■ **WHAT IS EXPECTED**
Output the opening lines of the records exactly. End with the line that contains "46 61 17.20".

■ **DATA PROVIDED**
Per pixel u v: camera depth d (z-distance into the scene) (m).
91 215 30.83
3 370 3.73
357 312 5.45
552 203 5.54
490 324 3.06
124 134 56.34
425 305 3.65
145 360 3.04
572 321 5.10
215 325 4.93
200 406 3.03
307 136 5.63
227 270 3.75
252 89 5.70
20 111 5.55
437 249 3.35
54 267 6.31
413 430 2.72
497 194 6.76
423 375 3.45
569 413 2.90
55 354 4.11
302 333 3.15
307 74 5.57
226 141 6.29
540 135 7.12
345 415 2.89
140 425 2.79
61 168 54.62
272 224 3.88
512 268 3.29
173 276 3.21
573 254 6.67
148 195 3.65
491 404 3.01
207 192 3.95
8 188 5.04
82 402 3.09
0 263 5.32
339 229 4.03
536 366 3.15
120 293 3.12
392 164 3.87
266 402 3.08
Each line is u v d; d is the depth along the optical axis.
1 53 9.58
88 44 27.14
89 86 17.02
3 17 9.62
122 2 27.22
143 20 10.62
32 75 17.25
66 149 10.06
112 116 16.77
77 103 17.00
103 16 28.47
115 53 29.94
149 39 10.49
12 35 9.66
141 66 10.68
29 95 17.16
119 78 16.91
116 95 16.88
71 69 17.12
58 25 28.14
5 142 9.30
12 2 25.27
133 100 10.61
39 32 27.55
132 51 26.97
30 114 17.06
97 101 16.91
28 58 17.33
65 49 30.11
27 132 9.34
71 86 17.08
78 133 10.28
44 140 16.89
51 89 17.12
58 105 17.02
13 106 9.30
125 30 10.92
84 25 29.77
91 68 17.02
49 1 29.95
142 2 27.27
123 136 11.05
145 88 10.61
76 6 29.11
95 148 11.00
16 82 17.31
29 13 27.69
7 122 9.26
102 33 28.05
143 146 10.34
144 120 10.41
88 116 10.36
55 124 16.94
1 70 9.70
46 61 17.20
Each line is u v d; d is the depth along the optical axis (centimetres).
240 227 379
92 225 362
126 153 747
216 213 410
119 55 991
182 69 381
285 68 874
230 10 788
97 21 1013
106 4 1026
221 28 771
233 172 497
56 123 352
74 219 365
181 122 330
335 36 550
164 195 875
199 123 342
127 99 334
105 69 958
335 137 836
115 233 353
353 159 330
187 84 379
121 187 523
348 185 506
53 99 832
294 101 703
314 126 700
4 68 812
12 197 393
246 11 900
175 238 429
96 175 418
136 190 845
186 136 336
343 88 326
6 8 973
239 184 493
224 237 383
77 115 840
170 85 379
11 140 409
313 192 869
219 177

■ **ANSWER BOX**
Per pixel u v: camera depth d (z-distance into the scene) (m).
91 215 30.83
3 370 3.73
357 312 5.45
552 203 5.54
490 324 3.06
124 134 56.34
425 305 3.65
145 360 3.04
572 321 5.10
215 325 4.93
200 406 3.03
307 136 5.63
227 270 3.75
252 89 5.70
20 111 5.55
437 249 3.35
54 267 6.31
413 430 2.72
497 194 6.76
423 375 3.45
569 413 2.90
55 354 4.11
302 333 3.15
307 74 5.57
226 141 6.29
540 135 7.12
345 415 2.89
140 425 2.79
61 168 54.62
272 224 3.88
512 268 3.29
173 276 3.21
573 254 6.67
148 195 3.65
491 404 3.01
207 192 3.95
8 188 5.04
82 402 3.09
0 263 5.32
339 229 4.03
536 366 3.15
120 293 3.12
392 164 3.87
266 402 3.08
Each line is u v d; d is the depth along the optical axis.
1 53 9.58
88 44 27.14
89 86 17.02
3 17 9.62
122 2 27.22
143 20 10.62
32 75 17.25
66 149 10.06
112 116 16.77
77 103 17.00
103 16 28.47
115 53 29.94
149 39 10.49
12 35 9.66
141 66 10.68
29 95 17.16
119 78 16.91
116 95 16.88
71 69 17.12
58 25 28.14
5 142 9.30
12 2 25.27
133 100 10.61
39 32 27.55
132 51 26.97
30 114 17.06
97 101 16.91
28 58 17.33
65 49 30.11
27 132 9.34
71 86 17.08
78 133 10.28
44 140 16.89
51 89 17.12
58 105 17.02
13 106 9.30
125 30 10.92
84 25 29.77
91 68 17.02
49 1 29.95
142 2 27.27
123 136 11.05
145 88 10.61
76 6 29.11
95 148 11.00
16 82 17.31
29 13 27.69
7 122 9.26
102 33 28.05
143 146 10.34
144 120 10.41
88 116 10.36
55 124 16.94
1 70 9.70
46 61 17.20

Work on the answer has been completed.